My work involves identification of diferentially expressed genes within 3 conditions using microarray data. I had planned to use existing data from GEO for this purpose. For microarray, in most datasets all the 3 conditions were present in the same experiment and was pretty good to use for my purpose. Now I read that RNA-seq has an advantage over microarray for the detection of DEG. But all the 3 conditions are rarely present within the same experiment. An experiment has 2 of 3 conditions. The experiments vary over instrument and library preparation methods. Can anyone suggest on how can I plan my further work if I want to compare between microarray data and RNAseq DEG or rather shift entirely to RNAseq. Also for the most papers I referred I saw the group uses their own samples. Prepare all the conditions themselves and sequence it. Is it a good idea to work with existing RNAseq data?
It's not a major issue if the RNA-seq samples differ based on library prep and instrument. Provided that you can access the raw FASTQ files, I would do the following:
- Obtain raw counts in each sample using Kallisto
- Import counts to DESeq2 using tximport
- Normalise counts in DESeq2 with a design model that includes library prep and instrument as factors likely to affect counts. This should mitigate the effects of these, if they exist.
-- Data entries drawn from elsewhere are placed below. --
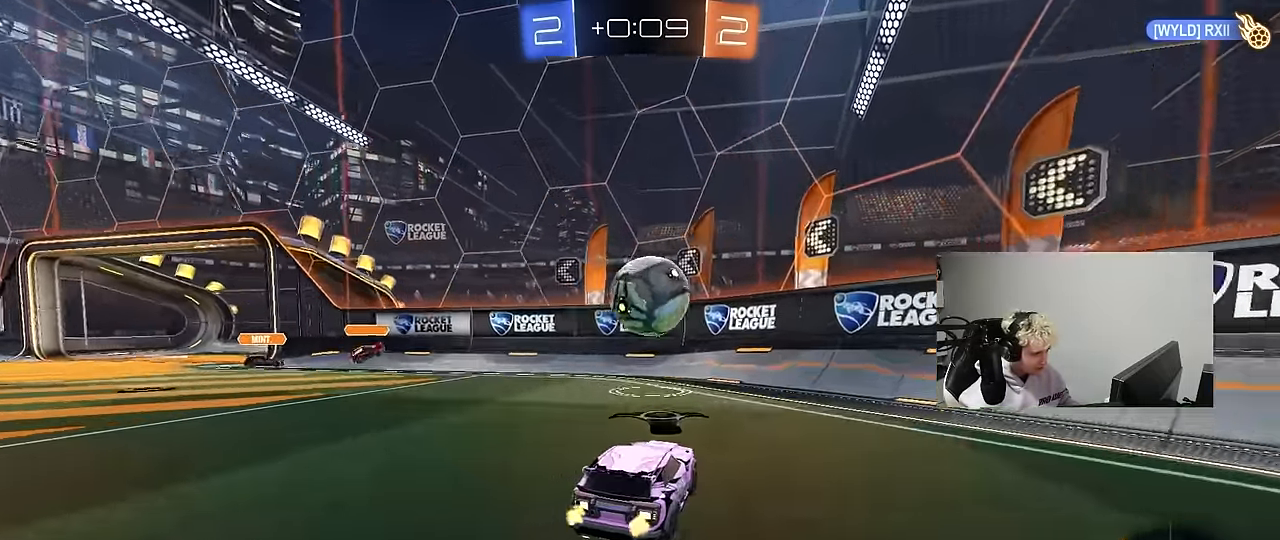
{"keys": ["d", "w"], "mouse": [], "events": [[50, "a", "up"], [50, "d", "down"], [100, "s", "down"], [133, "a", "down"], [133, "d", "up"], [183, "mouse_right", "up"], [233, "mouse_left", "up"], [233, "s", "up"], [383, "a", "up"], [417, "d", "down"], [417, "w", "down"]]}
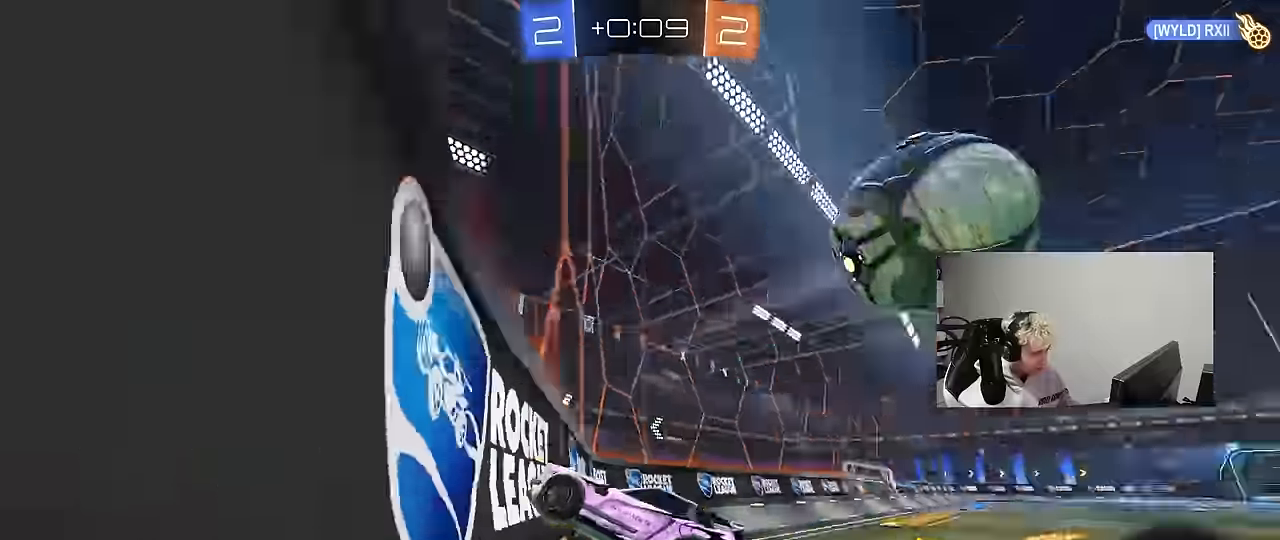
{"keys": ["d", "w"], "mouse": [], "mouse_move": "still", "events": [[200, "shift", "down"], [350, "shift", "up"]]}
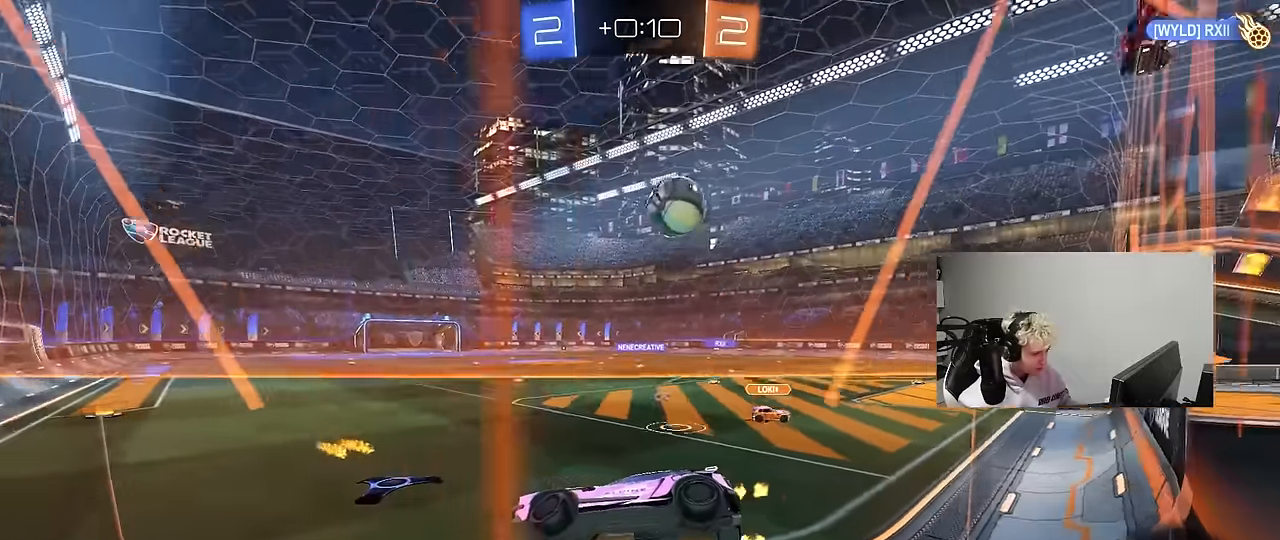
{"keys": ["d", "w"], "mouse": [], "mouse_move": "still", "events": [[266, "d", "up"], [416, "d", "down"]]}
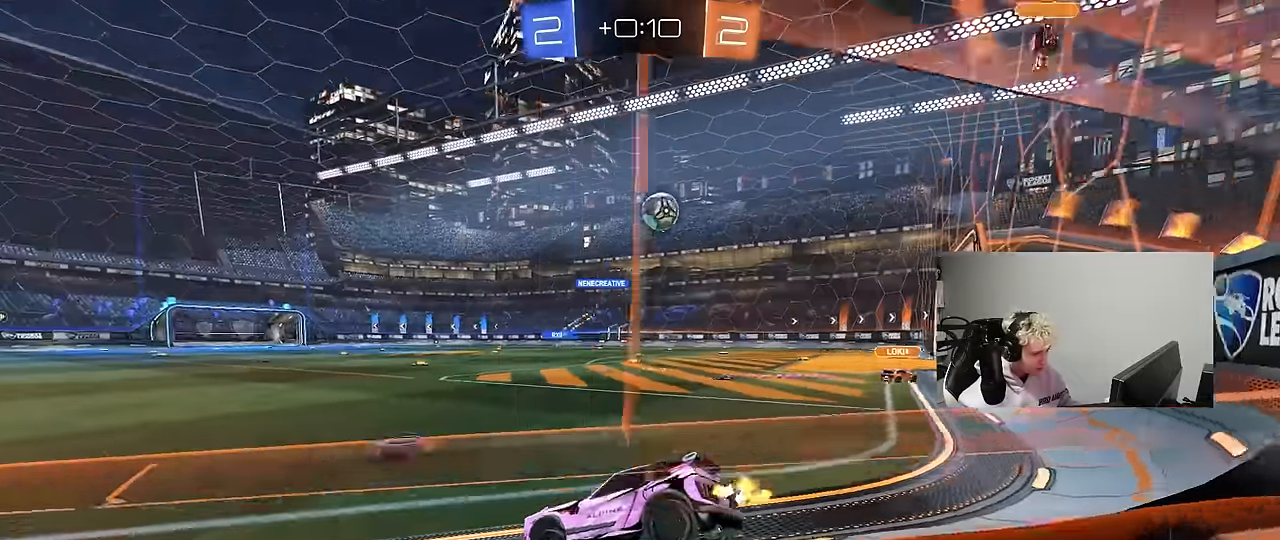
{"keys": ["a", "w"], "mouse": [], "mouse_move": "still", "events": [[100, "d", "up"], [416, "a", "down"]]}
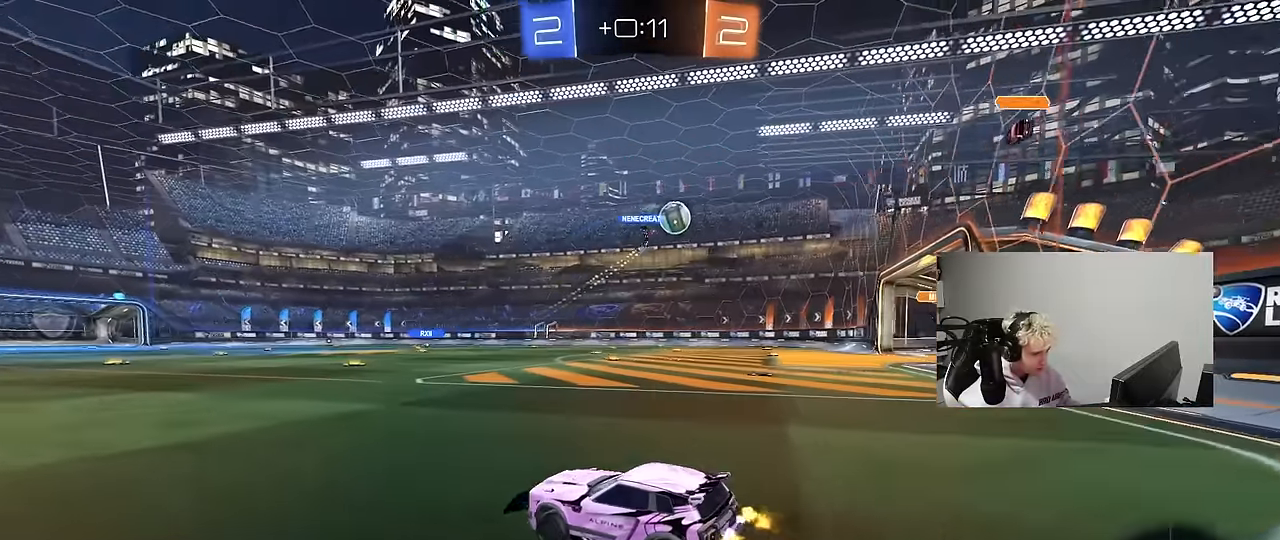
{"keys": ["w"], "mouse": [], "mouse_move": "still", "events": [[150, "a", "up"], [150, "d", "down"], [383, "d", "up"]]}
There is a tutorial for this general process here: Analyzing RNA-seq data with DESeq2
all the 3 conditions were present in the same experiment and was pretty good to use for my purpose
I'm not sure I understand what you're looking for. Did the microarray data help you address the biological question at hand or not?
Now I read that RNA-seq has an advantage over microarray for the detection of DEG
That depends on the biological question you're interested in. Do you want to detect novel transcripts? Alternative splicing? Very lowly expressed genes? Then yes, probably you're better off using high-quality (!) RNA-seq data.
If you just want to get a list of genes with 2fold expression change in different conditions then microarrays should serve you well if you follow the proper processing and analysis procedures.
Is it a good idea to work with existing RNAseq data?
If it addresses your biological question and meets basic QC criteria, sure.